Tuesday, February 26, 2013

Raspberry Pi as a transparent squid caching proxy

Developing Openstack Heat means spending a fair amount of time building and customizing bootable cloud images. A lot of this time is spent waiting for RPMs, debs and tarballs to be downloaded by a vanilla guest OS running inside a VM. And given that I work from home with an average broadband connection in a remote country in the South Pacific, the result is some frustrating wait times.

Since the same packages are often being repeatedly downloaded, I would benefit from some local caching. This seemed like a good excuse to use a Raspberry Pi. I went with a Raspberry Pi B running Raspbian. The aim was to set it up as a bridge and run a transparent squid proxy between eth0 (the inbuilt network interface) and eth1 (a USB ethernet dongle).
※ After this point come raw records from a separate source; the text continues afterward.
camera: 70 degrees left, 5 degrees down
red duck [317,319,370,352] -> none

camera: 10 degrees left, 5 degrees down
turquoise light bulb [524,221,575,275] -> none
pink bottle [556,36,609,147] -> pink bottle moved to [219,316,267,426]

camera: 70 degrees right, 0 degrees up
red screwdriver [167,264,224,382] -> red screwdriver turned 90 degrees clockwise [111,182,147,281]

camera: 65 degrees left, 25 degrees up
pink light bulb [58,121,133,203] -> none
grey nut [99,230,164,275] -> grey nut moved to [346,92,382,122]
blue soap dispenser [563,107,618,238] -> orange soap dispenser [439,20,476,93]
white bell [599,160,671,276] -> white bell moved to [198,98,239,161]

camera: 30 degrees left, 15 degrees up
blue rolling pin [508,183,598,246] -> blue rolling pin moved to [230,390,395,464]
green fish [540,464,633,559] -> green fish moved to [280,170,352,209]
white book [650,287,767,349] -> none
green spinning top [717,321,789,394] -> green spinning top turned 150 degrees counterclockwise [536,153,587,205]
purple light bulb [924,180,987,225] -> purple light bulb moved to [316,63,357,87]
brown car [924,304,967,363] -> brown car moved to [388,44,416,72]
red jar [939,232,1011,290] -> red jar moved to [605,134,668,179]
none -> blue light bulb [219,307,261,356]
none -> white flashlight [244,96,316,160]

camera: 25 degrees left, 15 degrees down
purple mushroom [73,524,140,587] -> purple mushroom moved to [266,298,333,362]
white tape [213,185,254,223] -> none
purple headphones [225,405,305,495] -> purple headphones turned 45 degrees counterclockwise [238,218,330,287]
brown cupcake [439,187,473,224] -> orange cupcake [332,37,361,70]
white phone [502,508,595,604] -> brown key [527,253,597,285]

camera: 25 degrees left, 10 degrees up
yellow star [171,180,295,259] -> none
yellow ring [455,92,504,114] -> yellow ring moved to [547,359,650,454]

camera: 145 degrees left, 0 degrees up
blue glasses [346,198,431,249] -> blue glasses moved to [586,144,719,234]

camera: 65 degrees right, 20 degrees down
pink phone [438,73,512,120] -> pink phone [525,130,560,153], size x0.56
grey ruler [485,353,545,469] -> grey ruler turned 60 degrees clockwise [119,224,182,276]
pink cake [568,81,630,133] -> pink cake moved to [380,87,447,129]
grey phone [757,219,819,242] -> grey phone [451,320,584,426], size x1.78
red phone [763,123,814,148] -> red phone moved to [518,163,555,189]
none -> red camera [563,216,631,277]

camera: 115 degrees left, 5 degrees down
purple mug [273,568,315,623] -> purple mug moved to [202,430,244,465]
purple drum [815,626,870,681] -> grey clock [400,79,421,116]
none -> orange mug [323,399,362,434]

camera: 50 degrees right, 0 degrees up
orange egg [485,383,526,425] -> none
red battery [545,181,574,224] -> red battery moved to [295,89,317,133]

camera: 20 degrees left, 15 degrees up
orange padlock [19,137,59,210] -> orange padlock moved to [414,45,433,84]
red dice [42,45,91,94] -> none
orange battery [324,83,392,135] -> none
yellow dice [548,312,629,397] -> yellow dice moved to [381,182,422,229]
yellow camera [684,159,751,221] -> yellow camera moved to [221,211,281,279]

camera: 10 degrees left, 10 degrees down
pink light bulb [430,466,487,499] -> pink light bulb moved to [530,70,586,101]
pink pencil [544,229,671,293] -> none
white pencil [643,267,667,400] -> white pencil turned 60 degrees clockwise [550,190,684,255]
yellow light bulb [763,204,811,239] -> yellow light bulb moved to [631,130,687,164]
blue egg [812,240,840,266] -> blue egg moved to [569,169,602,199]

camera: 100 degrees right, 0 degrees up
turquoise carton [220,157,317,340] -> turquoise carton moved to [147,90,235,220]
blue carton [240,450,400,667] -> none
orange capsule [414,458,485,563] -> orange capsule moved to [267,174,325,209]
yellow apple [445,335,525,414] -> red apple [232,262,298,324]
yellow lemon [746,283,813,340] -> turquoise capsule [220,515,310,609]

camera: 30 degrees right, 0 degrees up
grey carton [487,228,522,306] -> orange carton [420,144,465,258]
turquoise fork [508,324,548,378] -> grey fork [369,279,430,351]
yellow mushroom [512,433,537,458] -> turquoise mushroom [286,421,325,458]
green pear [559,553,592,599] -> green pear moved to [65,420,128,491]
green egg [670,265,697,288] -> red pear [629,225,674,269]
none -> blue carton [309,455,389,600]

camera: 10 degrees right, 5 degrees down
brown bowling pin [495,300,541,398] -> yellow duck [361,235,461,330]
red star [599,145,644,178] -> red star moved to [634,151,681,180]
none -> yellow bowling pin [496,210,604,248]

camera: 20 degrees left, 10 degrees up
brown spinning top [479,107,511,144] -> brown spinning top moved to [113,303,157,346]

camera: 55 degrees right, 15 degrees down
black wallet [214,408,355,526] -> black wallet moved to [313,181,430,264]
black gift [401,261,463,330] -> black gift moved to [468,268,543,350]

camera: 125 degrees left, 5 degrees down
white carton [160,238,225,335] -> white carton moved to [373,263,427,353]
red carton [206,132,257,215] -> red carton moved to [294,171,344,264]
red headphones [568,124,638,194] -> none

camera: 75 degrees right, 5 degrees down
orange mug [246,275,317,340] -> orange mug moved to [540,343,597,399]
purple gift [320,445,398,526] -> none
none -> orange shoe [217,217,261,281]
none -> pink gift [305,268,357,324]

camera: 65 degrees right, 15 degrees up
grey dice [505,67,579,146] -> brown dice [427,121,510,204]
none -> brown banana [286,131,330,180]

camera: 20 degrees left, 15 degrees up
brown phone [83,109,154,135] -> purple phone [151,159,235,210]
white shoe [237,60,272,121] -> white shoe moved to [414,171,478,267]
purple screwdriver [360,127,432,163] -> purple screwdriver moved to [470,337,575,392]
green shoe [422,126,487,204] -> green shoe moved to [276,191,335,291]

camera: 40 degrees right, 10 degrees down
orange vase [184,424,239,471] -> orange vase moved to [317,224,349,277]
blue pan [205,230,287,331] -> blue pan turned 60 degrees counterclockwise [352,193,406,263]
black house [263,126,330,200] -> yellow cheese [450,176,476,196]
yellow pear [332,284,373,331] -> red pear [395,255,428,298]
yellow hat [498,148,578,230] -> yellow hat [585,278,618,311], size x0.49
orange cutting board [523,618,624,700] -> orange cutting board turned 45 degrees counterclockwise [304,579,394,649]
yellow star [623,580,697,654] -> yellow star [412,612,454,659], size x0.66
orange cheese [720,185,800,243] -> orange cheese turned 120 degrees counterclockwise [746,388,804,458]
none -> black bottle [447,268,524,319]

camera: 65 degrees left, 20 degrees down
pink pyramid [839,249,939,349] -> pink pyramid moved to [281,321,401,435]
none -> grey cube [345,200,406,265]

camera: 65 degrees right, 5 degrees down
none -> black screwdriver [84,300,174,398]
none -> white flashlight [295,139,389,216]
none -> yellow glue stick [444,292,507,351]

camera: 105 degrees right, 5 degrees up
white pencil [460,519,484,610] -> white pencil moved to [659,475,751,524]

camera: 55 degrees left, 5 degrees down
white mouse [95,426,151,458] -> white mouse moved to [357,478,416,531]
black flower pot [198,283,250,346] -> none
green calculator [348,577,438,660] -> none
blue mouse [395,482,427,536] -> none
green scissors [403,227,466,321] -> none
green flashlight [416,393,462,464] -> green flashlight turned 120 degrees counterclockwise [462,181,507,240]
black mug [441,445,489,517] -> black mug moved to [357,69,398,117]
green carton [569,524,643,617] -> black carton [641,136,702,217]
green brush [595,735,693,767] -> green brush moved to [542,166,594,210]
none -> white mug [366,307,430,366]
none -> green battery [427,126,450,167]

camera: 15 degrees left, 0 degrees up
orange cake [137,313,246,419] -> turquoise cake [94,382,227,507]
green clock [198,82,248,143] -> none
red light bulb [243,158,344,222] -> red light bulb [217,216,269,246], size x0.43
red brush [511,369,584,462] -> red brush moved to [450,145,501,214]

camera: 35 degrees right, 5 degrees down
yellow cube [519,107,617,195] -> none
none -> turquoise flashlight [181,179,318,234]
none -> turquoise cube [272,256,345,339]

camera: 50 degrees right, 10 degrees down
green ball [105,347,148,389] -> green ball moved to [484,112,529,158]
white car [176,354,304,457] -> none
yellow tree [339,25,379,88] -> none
Once I'd completed the initial installation, I installed the following:
$ apt-get install squid3 bridge-utils

eth0 and eth1 were set up to bridge on my network, and an iptables rule was set to direct any port 80 traffic that passes through the bridge to squid's default port.

The following changes were made to the squid configuration file. Since I'm interested in caching larger files the maximum_object_size has been set to 512MB. My Raspberry Pi is running on a 16GB SD card; for now I have configured cache_dir to use 8GB of that.

And did this actually help my image building time? Using diskimage-builder I ran an Ubuntu customization where the source image file was already cached locally. The first run populated the squid cache with apt repository packages and the second run had a hot squid cache. The build time went from (mm:ss) 04:20 to 01:20 which I'm pretty happy with.

Doing the same with heat-jeos (which is based on oz) managed to get some cache hits on the second run, but had little impact on the (mm:ss) 22:30 build time.


GAD said...

It looks to me that you updated your kernel to include iptables. I installed the wheezy image and it does not include iptables.

Ben Nichols said...

Is there any particular reason you choose to create a bridge interface for intercepting? Rather than simply redirecting all traffic as most people do with two interfaces? What is the benefit of doing it that way, and if so, what am I missing out on?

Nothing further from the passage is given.